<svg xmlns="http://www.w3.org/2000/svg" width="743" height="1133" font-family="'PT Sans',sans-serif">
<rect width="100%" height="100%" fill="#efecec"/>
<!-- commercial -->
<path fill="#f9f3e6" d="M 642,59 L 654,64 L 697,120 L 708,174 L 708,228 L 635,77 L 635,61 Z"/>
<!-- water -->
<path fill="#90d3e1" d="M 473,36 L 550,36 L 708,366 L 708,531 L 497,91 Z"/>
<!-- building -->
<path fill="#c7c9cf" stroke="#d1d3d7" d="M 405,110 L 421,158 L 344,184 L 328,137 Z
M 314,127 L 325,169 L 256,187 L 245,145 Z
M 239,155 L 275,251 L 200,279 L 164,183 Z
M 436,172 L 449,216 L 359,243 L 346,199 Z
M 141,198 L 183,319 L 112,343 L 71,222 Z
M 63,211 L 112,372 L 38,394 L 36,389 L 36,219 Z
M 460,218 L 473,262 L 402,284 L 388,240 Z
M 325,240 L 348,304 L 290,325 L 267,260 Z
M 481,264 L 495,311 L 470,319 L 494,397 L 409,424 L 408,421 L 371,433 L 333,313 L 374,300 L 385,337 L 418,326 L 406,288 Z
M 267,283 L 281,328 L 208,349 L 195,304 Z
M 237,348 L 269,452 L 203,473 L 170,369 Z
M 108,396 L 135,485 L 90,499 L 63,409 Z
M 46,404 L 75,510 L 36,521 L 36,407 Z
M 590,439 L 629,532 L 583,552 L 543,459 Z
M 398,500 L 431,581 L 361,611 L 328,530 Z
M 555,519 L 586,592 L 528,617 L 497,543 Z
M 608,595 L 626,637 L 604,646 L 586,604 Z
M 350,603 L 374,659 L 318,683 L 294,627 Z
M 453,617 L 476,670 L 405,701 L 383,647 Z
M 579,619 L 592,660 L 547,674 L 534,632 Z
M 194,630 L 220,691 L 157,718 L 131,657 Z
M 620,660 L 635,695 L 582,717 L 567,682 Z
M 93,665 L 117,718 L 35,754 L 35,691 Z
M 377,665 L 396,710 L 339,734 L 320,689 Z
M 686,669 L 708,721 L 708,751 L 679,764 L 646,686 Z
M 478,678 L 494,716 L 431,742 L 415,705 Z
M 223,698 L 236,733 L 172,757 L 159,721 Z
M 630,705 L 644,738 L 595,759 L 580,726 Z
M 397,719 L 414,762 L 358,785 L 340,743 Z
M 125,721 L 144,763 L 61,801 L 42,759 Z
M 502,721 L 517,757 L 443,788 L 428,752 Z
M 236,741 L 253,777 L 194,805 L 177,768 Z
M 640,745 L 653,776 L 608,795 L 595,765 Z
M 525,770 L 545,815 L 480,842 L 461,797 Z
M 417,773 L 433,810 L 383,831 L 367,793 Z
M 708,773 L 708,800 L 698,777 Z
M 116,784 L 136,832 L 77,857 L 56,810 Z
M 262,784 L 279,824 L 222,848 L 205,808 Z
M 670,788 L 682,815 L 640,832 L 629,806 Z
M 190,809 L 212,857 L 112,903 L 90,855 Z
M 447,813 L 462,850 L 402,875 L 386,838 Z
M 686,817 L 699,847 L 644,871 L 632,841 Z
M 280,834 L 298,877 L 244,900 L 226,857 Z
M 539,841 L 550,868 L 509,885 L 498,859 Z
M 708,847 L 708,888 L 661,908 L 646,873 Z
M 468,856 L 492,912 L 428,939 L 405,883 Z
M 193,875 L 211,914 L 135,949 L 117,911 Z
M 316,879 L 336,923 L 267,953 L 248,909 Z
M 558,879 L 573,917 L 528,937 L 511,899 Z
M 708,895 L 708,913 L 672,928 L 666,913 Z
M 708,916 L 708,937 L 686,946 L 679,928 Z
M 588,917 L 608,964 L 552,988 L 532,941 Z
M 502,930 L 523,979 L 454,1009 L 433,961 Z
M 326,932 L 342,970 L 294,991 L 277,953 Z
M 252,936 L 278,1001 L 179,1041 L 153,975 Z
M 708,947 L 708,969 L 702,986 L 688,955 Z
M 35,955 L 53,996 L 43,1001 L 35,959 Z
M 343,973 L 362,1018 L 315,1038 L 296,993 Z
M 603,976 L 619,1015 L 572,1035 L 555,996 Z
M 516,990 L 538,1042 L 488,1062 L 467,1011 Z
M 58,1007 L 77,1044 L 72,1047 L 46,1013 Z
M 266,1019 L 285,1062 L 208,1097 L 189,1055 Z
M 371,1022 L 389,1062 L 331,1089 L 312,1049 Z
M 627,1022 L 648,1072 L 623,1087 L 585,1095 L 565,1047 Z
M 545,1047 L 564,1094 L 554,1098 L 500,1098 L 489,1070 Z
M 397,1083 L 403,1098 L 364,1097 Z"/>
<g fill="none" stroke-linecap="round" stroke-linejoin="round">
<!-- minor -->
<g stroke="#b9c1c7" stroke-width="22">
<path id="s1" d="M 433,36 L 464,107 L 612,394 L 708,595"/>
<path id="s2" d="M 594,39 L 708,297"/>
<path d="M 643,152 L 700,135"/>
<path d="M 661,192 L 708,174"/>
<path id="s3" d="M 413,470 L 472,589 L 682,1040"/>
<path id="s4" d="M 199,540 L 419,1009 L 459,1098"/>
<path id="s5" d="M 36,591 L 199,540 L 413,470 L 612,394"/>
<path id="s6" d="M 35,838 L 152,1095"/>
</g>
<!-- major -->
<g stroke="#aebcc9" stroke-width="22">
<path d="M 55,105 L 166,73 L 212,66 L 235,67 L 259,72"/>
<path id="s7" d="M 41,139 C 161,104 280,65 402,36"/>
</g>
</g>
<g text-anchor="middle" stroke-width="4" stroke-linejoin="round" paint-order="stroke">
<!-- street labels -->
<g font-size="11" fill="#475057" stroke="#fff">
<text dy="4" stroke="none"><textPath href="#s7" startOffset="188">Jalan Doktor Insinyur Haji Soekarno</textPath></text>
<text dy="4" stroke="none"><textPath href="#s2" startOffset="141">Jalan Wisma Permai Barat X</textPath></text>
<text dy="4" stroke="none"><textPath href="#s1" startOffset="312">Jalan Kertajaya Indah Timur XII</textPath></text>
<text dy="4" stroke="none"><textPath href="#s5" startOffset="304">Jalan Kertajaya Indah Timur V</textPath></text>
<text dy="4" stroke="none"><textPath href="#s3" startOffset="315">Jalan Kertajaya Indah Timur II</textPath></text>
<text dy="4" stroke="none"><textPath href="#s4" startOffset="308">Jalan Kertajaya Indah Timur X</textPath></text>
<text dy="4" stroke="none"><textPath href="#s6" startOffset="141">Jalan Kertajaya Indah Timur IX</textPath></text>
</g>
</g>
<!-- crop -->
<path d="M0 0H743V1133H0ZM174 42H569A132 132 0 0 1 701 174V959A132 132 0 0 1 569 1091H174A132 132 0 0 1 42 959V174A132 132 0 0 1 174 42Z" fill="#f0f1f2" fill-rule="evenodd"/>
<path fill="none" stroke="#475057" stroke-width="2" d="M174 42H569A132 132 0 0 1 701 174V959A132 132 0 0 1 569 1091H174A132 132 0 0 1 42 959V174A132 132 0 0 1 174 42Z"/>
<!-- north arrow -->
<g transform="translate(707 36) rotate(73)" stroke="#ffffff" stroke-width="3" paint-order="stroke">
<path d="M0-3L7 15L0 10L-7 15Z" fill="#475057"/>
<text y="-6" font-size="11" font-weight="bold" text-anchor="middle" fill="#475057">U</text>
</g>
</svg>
· · · ·
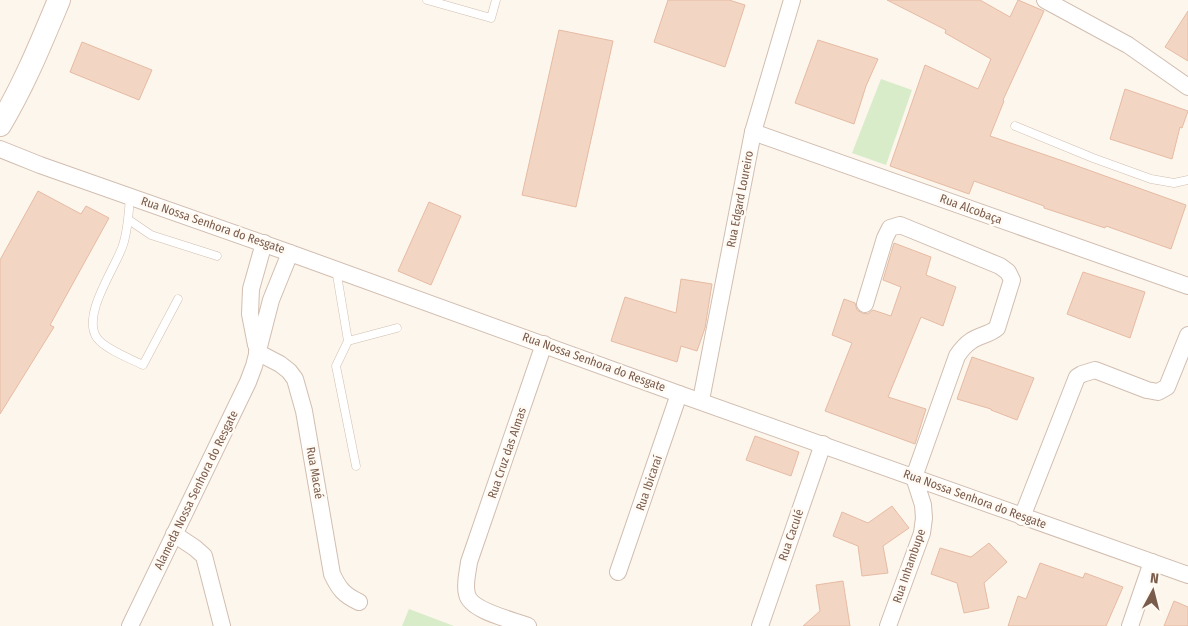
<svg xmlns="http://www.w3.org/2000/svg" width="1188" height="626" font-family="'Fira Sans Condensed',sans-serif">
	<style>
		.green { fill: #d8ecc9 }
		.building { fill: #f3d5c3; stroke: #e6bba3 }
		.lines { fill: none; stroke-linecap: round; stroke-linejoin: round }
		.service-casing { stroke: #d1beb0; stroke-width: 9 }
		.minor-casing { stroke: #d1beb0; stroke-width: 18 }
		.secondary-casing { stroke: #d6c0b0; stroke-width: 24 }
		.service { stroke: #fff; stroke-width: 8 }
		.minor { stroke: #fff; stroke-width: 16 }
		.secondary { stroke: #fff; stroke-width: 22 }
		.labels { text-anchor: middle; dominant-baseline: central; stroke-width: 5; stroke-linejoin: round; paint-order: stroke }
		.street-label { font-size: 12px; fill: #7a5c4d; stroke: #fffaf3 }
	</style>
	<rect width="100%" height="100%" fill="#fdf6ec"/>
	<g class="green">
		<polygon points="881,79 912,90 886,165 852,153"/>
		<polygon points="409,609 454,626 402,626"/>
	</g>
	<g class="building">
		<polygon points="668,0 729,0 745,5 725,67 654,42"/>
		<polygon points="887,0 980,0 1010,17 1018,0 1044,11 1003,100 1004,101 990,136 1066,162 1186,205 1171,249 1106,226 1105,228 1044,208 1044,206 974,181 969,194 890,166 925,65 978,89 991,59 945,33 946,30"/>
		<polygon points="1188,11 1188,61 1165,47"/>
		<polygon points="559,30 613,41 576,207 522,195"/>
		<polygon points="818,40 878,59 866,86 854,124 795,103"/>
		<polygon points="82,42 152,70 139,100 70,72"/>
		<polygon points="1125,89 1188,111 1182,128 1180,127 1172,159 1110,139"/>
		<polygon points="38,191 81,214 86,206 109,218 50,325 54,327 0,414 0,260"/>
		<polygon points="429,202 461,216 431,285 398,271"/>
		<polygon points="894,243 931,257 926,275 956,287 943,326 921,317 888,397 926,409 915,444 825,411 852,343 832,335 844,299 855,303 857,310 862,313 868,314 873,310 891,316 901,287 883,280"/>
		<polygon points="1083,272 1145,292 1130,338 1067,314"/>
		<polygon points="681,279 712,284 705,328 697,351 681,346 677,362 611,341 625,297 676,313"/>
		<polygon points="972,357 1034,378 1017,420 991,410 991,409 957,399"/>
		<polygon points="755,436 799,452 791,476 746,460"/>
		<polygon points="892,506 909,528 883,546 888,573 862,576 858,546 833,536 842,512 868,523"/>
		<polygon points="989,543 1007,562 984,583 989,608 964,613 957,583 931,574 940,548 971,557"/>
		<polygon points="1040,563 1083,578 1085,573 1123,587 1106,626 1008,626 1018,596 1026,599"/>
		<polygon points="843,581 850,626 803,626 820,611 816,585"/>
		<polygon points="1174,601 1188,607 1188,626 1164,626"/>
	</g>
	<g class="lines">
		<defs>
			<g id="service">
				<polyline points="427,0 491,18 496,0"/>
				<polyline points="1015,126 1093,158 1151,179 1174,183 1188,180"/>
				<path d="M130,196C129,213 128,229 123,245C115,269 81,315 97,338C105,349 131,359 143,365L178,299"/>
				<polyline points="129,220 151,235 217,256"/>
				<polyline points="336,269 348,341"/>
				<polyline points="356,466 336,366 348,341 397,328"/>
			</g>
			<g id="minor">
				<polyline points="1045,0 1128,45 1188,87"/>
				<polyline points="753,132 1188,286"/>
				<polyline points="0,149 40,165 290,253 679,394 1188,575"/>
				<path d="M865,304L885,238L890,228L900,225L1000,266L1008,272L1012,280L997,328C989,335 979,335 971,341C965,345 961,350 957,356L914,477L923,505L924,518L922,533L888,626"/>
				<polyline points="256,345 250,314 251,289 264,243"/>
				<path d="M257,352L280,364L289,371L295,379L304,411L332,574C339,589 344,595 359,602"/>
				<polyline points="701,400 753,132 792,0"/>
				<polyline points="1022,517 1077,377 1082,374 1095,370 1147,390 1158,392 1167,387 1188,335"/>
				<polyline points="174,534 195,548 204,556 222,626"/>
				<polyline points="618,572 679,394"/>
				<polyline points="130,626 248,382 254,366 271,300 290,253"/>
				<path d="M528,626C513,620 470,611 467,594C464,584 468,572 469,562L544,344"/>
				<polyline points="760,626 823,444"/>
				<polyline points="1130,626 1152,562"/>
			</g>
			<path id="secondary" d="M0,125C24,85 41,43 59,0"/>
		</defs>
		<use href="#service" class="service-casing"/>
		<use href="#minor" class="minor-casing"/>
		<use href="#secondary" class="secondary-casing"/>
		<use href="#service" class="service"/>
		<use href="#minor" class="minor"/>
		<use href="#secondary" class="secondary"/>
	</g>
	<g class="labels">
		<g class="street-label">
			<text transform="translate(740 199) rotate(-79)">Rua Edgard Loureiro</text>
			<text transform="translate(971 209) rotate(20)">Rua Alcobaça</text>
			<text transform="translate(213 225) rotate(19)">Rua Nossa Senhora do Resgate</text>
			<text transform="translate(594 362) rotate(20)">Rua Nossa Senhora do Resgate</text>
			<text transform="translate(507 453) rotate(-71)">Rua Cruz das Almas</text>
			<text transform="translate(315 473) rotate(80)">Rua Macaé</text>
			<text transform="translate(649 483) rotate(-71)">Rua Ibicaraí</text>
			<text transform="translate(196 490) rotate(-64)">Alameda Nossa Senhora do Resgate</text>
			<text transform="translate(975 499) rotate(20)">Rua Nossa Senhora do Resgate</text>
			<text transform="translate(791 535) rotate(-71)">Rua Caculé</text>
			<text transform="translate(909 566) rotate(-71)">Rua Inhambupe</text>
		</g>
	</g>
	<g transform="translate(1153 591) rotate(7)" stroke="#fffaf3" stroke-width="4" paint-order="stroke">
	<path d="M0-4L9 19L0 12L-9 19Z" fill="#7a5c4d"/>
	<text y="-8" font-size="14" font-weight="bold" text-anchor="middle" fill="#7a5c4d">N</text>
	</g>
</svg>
· · · ·
TASK OBJECTIVE:
Each line above that has the word "weight" should be copied.

FINISHED TASK:
<text y="-6" font-size="11" font-weight="bold" text-anchor="middle" fill="#475057">U</text>
	<text y="-8" font-size="14" font-weight="bold" text-anchor="middle" fill="#7a5c4d">N</text>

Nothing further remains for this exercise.